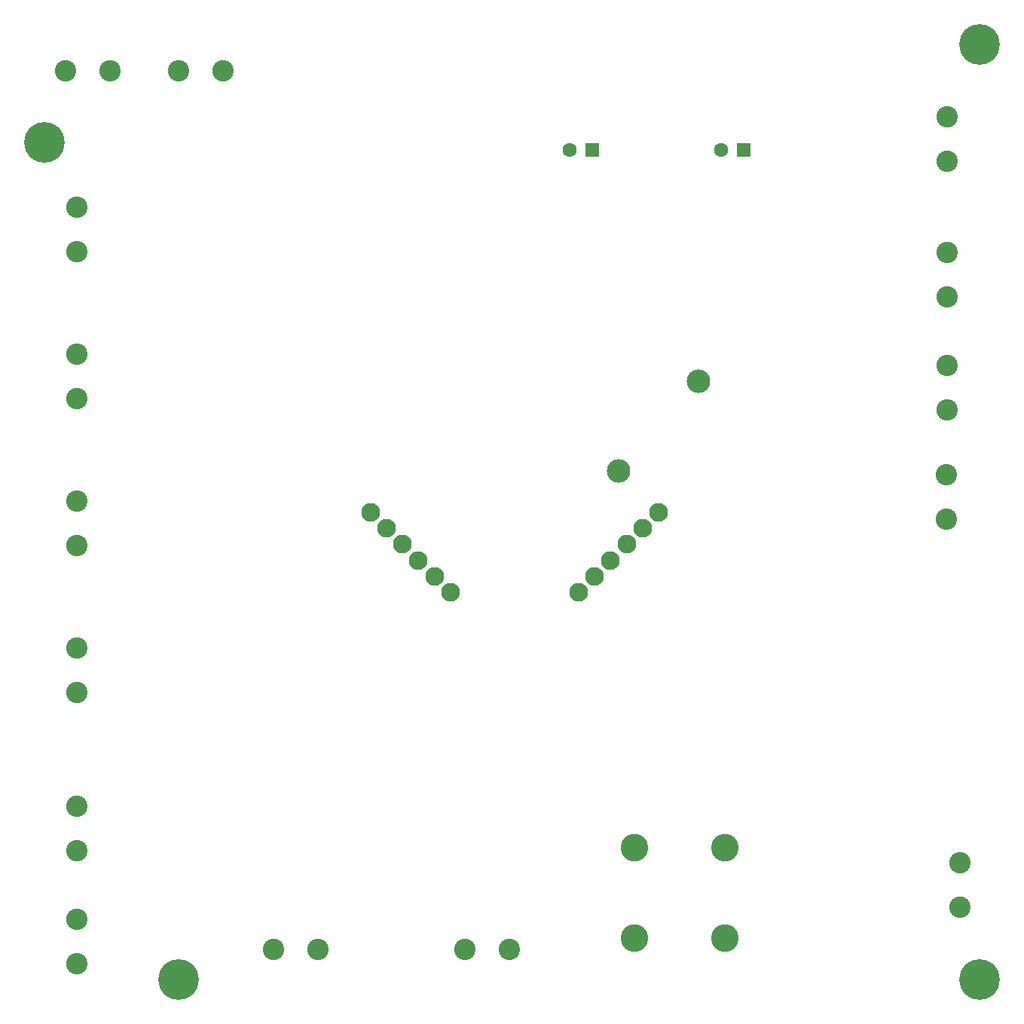
<source format=gbs>
G04*
G04 #@! TF.GenerationSoftware,Altium Limited,Altium Designer,21.6.4 (81)*
G04*
G04 Layer_Color=16711935*
%FSLAX25Y25*%
%MOIN*%
G70*
G04*
G04 #@! TF.SameCoordinates,042D30B8-6E37-4B2D-B353-5EAC6A6B4B5F*
G04*
G04*
G04 #@! TF.FilePolarity,Negative*
G04*
G01*
G75*
%ADD112C,0.09455*%
%ADD113C,0.08274*%
%ADD114C,0.12211*%
%ADD115C,0.10400*%
%ADD116C,0.17992*%
%ADD117C,0.06306*%
%ADD118R,0.06306X0.06306*%
D112*
X340000Y381457D02*
D03*
Y361772D02*
D03*
X345760Y51657D02*
D03*
Y31972D02*
D03*
X339760Y223157D02*
D03*
Y203472D02*
D03*
X340000Y301772D02*
D03*
Y321457D02*
D03*
Y251772D02*
D03*
Y271457D02*
D03*
X-45000Y126929D02*
D03*
Y146614D02*
D03*
Y56772D02*
D03*
Y76457D02*
D03*
Y26614D02*
D03*
Y6929D02*
D03*
Y341457D02*
D03*
Y321772D02*
D03*
Y211614D02*
D03*
Y191929D02*
D03*
X0Y401772D02*
D03*
X19685D02*
D03*
X-49843D02*
D03*
X-30157D02*
D03*
X126903Y13200D02*
D03*
X146588D02*
D03*
X42061D02*
D03*
X61746D02*
D03*
X-45000Y276457D02*
D03*
Y256772D02*
D03*
D113*
X212473Y206528D02*
D03*
X205402Y199457D02*
D03*
X198331Y192386D02*
D03*
X191260Y185315D02*
D03*
X184189Y178244D02*
D03*
X177118Y171173D02*
D03*
X85047Y206528D02*
D03*
X92118Y199457D02*
D03*
X99189Y192386D02*
D03*
X106260Y185315D02*
D03*
X113331Y178244D02*
D03*
X120402Y171173D02*
D03*
D114*
X201746Y18200D02*
D03*
X241746D02*
D03*
X201746Y58200D02*
D03*
X241746D02*
D03*
D115*
X194860Y225015D02*
D03*
X230260Y264615D02*
D03*
D116*
X0Y0D02*
D03*
X354331D02*
D03*
Y413386D02*
D03*
X-59055Y370079D02*
D03*
D117*
X173281Y366772D02*
D03*
X240000D02*
D03*
D118*
X183281D02*
D03*
X250000D02*
D03*
M02*

</source>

◆ ◆ ◆ ◆

TASK STATEMENT:
Print each entry above verbatim, pictures left out.

RESULT:
<source format=gbs>
G04*
G04 #@! TF.GenerationSoftware,Altium Limited,Altium Designer,21.6.4 (81)*
G04*
G04 Layer_Color=16711935*
%FSLAX25Y25*%
%MOIN*%
G70*
G04*
G04 #@! TF.SameCoordinates,042D30B8-6E37-4B2D-B353-5EAC6A6B4B5F*
G04*
G04*
G04 #@! TF.FilePolarity,Negative*
G04*
G01*
G75*
%ADD112C,0.09455*%
%ADD113C,0.08274*%
%ADD114C,0.12211*%
%ADD115C,0.10400*%
%ADD116C,0.17992*%
%ADD117C,0.06306*%
%ADD118R,0.06306X0.06306*%
D112*
X340000Y381457D02*
D03*
Y361772D02*
D03*
X345760Y51657D02*
D03*
Y31972D02*
D03*
X339760Y223157D02*
D03*
Y203472D02*
D03*
X340000Y301772D02*
D03*
Y321457D02*
D03*
Y251772D02*
D03*
Y271457D02*
D03*
X-45000Y126929D02*
D03*
Y146614D02*
D03*
Y56772D02*
D03*
Y76457D02*
D03*
Y26614D02*
D03*
Y6929D02*
D03*
Y341457D02*
D03*
Y321772D02*
D03*
Y211614D02*
D03*
Y191929D02*
D03*
X0Y401772D02*
D03*
X19685D02*
D03*
X-49843D02*
D03*
X-30157D02*
D03*
X126903Y13200D02*
D03*
X146588D02*
D03*
X42061D02*
D03*
X61746D02*
D03*
X-45000Y276457D02*
D03*
Y256772D02*
D03*
D113*
X212473Y206528D02*
D03*
X205402Y199457D02*
D03*
X198331Y192386D02*
D03*
X191260Y185315D02*
D03*
X184189Y178244D02*
D03*
X177118Y171173D02*
D03*
X85047Y206528D02*
D03*
X92118Y199457D02*
D03*
X99189Y192386D02*
D03*
X106260Y185315D02*
D03*
X113331Y178244D02*
D03*
X120402Y171173D02*
D03*
D114*
X201746Y18200D02*
D03*
X241746D02*
D03*
X201746Y58200D02*
D03*
X241746D02*
D03*
D115*
X194860Y225015D02*
D03*
X230260Y264615D02*
D03*
D116*
X0Y0D02*
D03*
X354331D02*
D03*
Y413386D02*
D03*
X-59055Y370079D02*
D03*
D117*
X173281Y366772D02*
D03*
X240000D02*
D03*
D118*
X183281D02*
D03*
X250000D02*
D03*
M02*

</source>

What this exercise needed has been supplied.